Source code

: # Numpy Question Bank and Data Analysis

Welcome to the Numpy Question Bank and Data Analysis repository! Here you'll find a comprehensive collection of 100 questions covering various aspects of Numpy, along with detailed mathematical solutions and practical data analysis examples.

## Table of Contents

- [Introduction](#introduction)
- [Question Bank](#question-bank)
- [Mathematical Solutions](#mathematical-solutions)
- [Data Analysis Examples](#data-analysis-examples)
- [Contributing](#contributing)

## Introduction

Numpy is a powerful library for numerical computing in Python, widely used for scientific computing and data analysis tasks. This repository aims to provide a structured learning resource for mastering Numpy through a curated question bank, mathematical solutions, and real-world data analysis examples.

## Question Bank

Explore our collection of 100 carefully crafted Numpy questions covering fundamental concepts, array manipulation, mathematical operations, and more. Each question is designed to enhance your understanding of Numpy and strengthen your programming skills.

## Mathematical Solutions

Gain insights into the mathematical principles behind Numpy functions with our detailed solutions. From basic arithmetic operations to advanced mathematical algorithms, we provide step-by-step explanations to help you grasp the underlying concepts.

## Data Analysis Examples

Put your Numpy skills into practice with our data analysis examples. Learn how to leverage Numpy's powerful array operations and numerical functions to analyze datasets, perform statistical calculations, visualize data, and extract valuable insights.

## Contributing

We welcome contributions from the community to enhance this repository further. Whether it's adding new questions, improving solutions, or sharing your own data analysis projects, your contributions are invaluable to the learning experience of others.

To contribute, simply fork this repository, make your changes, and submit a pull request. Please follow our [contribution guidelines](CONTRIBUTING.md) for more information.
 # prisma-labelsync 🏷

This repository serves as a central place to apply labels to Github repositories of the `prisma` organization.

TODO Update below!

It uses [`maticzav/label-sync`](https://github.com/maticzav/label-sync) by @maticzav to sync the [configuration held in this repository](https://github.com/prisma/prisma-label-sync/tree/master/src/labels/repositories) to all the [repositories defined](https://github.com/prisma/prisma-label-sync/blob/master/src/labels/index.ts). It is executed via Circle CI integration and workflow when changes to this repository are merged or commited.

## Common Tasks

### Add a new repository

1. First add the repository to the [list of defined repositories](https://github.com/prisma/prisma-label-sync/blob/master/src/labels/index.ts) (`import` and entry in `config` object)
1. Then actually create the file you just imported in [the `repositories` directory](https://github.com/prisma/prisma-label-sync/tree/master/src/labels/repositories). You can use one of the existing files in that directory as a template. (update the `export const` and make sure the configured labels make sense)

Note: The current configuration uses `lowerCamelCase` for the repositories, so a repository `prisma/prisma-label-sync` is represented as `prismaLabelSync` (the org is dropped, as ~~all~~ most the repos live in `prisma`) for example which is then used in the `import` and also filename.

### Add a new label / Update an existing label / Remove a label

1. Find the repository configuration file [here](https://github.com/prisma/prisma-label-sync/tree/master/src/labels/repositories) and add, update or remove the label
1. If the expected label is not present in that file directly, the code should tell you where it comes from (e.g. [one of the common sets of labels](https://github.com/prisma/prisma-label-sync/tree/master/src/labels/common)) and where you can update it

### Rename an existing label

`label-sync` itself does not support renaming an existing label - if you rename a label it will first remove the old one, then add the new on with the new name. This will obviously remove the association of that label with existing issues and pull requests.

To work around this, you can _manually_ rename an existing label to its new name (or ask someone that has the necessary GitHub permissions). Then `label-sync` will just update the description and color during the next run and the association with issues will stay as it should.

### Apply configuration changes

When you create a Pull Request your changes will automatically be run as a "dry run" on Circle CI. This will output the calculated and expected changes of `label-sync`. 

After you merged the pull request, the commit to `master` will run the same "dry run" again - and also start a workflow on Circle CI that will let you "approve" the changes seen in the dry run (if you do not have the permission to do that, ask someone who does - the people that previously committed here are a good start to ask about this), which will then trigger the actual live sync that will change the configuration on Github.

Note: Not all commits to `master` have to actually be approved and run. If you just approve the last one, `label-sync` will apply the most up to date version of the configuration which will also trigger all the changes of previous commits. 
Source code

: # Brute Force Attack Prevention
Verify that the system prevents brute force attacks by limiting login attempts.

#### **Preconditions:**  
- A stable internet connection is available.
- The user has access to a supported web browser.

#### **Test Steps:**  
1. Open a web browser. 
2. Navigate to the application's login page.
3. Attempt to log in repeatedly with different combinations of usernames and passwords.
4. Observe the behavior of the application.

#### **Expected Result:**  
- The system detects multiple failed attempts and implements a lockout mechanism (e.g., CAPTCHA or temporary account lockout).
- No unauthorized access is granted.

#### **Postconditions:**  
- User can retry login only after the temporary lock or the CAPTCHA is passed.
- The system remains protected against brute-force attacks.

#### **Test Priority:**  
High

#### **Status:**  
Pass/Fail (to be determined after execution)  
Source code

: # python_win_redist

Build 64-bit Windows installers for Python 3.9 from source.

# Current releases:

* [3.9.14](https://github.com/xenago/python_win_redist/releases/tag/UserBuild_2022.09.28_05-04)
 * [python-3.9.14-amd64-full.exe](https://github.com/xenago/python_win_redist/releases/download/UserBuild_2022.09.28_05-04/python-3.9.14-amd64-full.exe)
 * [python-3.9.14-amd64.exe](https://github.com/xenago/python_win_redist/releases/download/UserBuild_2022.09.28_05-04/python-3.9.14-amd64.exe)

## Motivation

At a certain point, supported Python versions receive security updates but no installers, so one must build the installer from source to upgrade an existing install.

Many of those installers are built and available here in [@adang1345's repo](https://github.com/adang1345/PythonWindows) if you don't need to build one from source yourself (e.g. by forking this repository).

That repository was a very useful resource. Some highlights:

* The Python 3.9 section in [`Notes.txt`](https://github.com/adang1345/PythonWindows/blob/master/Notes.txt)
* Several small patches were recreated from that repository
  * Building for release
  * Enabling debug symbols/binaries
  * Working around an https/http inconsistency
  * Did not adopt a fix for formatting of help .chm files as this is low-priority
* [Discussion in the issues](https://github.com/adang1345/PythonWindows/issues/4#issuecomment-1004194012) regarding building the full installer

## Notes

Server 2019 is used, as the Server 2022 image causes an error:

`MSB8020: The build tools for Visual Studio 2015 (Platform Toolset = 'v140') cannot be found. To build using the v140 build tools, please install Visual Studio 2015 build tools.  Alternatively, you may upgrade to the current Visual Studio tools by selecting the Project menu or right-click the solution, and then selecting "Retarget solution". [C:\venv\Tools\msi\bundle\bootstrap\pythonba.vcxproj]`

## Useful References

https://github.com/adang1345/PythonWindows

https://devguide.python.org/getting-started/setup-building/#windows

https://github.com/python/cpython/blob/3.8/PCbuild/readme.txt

Task description: Write the entries out once more, exactly as they appear.

Solution:
Source code

: # Numpy Question Bank and Data Analysis

Welcome to the Numpy Question Bank and Data Analysis repository! Here you'll find a comprehensive collection of 100 questions covering various aspects of Numpy, along with detailed mathematical solutions and practical data analysis examples.

## Table of Contents

- [Introduction](#introduction)
- [Question Bank](#question-bank)
- [Mathematical Solutions](#mathematical-solutions)
- [Data Analysis Examples](#data-analysis-examples)
- [Contributing](#contributing)

## Introduction

Numpy is a powerful library for numerical computing in Python, widely used for scientific computing and data analysis tasks. This repository aims to provide a structured learning resource for mastering Numpy through a curated question bank, mathematical solutions, and real-world data analysis examples.

## Question Bank

Explore our collection of 100 carefully crafted Numpy questions covering fundamental concepts, array manipulation, mathematical operations, and more. Each question is designed to enhance your understanding of Numpy and strengthen your programming skills.

## Mathematical Solutions

Gain insights into the mathematical principles behind Numpy functions with our detailed solutions. From basic arithmetic operations to advanced mathematical algorithms, we provide step-by-step explanations to help you grasp the underlying concepts.

## Data Analysis Examples

Put your Numpy skills into practice with our data analysis examples. Learn how to leverage Numpy's powerful array operations and numerical functions to analyze datasets, perform statistical calculations, visualize data, and extract valuable insights.

## Contributing

We welcome contributions from the community to enhance this repository further. Whether it's adding new questions, improving solutions, or sharing your own data analysis projects, your contributions are invaluable to the learning experience of others.

To contribute, simply fork this repository, make your changes, and submit a pull request. Please follow our [contribution guidelines](CONTRIBUTING.md) for more information.
 # prisma-labelsync 🏷

This repository serves as a central place to apply labels to Github repositories of the `prisma` organization.

TODO Update below!

It uses [`maticzav/label-sync`](https://github.com/maticzav/label-sync) by @maticzav to sync the [configuration held in this repository](https://github.com/prisma/prisma-label-sync/tree/master/src/labels/repositories) to all the [repositories defined](https://github.com/prisma/prisma-label-sync/blob/master/src/labels/index.ts). It is executed via Circle CI integration and workflow when changes to this repository are merged or commited.

## Common Tasks

### Add a new repository

1. First add the repository to the [list of defined repositories](https://github.com/prisma/prisma-label-sync/blob/master/src/labels/index.ts) (`import` and entry in `config` object)
1. Then actually create the file you just imported in [the `repositories` directory](https://github.com/prisma/prisma-label-sync/tree/master/src/labels/repositories). You can use one of the existing files in that directory as a template. (update the `export const` and make sure the configured labels make sense)

Note: The current configuration uses `lowerCamelCase` for the repositories, so a repository `prisma/prisma-label-sync` is represented as `prismaLabelSync` (the org is dropped, as ~~all~~ most the repos live in `prisma`) for example which is then used in the `import` and also filename.

### Add a new label / Update an existing label / Remove a label

1. Find the repository configuration file [here](https://github.com/prisma/prisma-label-sync/tree/master/src/labels/repositories) and add, update or remove the label
1. If the expected label is not present in that file directly, the code should tell you where it comes from (e.g. [one of the common sets of labels](https://github.com/prisma/prisma-label-sync/tree/master/src/labels/common)) and where you can update it

### Rename an existing label

`label-sync` itself does not support renaming an existing label - if you rename a label it will first remove the old one, then add the new on with the new name. This will obviously remove the association of that label with existing issues and pull requests.

To work around this, you can _manually_ rename an existing label to its new name (or ask someone that has the necessary GitHub permissions). Then `label-sync` will just update the description and color during the next run and the association with issues will stay as it should.

### Apply configuration changes

When you create a Pull Request your changes will automatically be run as a "dry run" on Circle CI. This will output the calculated and expected changes of `label-sync`. 

After you merged the pull request, the commit to `master` will run the same "dry run" again - and also start a workflow on Circle CI that will let you "approve" the changes seen in the dry run (if you do not have the permission to do that, ask someone who does - the people that previously committed here are a good start to ask about this), which will then trigger the actual live sync that will change the configuration on Github.

Note: Not all commits to `master` have to actually be approved and run. If you just approve the last one, `label-sync` will apply the most up to date version of the configuration which will also trigger all the changes of previous commits. 
Source code

: # Brute Force Attack Prevention
Verify that the system prevents brute force attacks by limiting login attempts.

#### **Preconditions:**  
- A stable internet connection is available.
- The user has access to a supported web browser.

#### **Test Steps:**  
1. Open a web browser. 
2. Navigate to the application's login page.
3. Attempt to log in repeatedly with different combinations of usernames and passwords.
4. Observe the behavior of the application.

#### **Expected Result:**  
- The system detects multiple failed attempts and implements a lockout mechanism (e.g., CAPTCHA or temporary account lockout).
- No unauthorized access is granted.

#### **Postconditions:**  
- User can retry login only after the temporary lock or the CAPTCHA is passed.
- The system remains protected against brute-force attacks.

#### **Test Priority:**  
High

#### **Status:**  
Pass/Fail (to be determined after execution)  
Source code

: # python_win_redist

Build 64-bit Windows installers for Python 3.9 from source.

# Current releases:

* [3.9.14](https://github.com/xenago/python_win_redist/releases/tag/UserBuild_2022.09.28_05-04)
 * [python-3.9.14-amd64-full.exe](https://github.com/xenago/python_win_redist/releases/download/UserBuild_2022.09.28_05-04/python-3.9.14-amd64-full.exe)
 * [python-3.9.14-amd64.exe](https://github.com/xenago/python_win_redist/releases/download/UserBuild_2022.09.28_05-04/python-3.9.14-amd64.exe)

## Motivation

At a certain point, supported Python versions receive security updates but no installers, so one must build the installer from source to upgrade an existing install.

Many of those installers are built and available here in [@adang1345's repo](https://github.com/adang1345/PythonWindows) if you don't need to build one from source yourself (e.g. by forking this repository).

That repository was a very useful resource. Some highlights:

* The Python 3.9 section in [`Notes.txt`](https://github.com/adang1345/PythonWindows/blob/master/Notes.txt)
* Several small patches were recreated from that repository
  * Building for release
  * Enabling debug symbols/binaries
  * Working around an https/http inconsistency
  * Did not adopt a fix for formatting of help .chm files as this is low-priority
* [Discussion in the issues](https://github.com/adang1345/PythonWindows/issues/4#issuecomment-1004194012) regarding building the full installer

## Notes

Server 2019 is used, as the Server 2022 image causes an error:

`MSB8020: The build tools for Visual Studio 2015 (Platform Toolset = 'v140') cannot be found. To build using the v140 build tools, please install Visual Studio 2015 build tools.  Alternatively, you may upgrade to the current Visual Studio tools by selecting the Project menu or right-click the solution, and then selecting "Retarget solution". [C:\venv\Tools\msi\bundle\bootstrap\pythonba.vcxproj]`

## Useful References

https://github.com/adang1345/PythonWindows

https://devguide.python.org/getting-started/setup-building/#windows

https://github.com/python/cpython/blob/3.8/PCbuild/readme.txt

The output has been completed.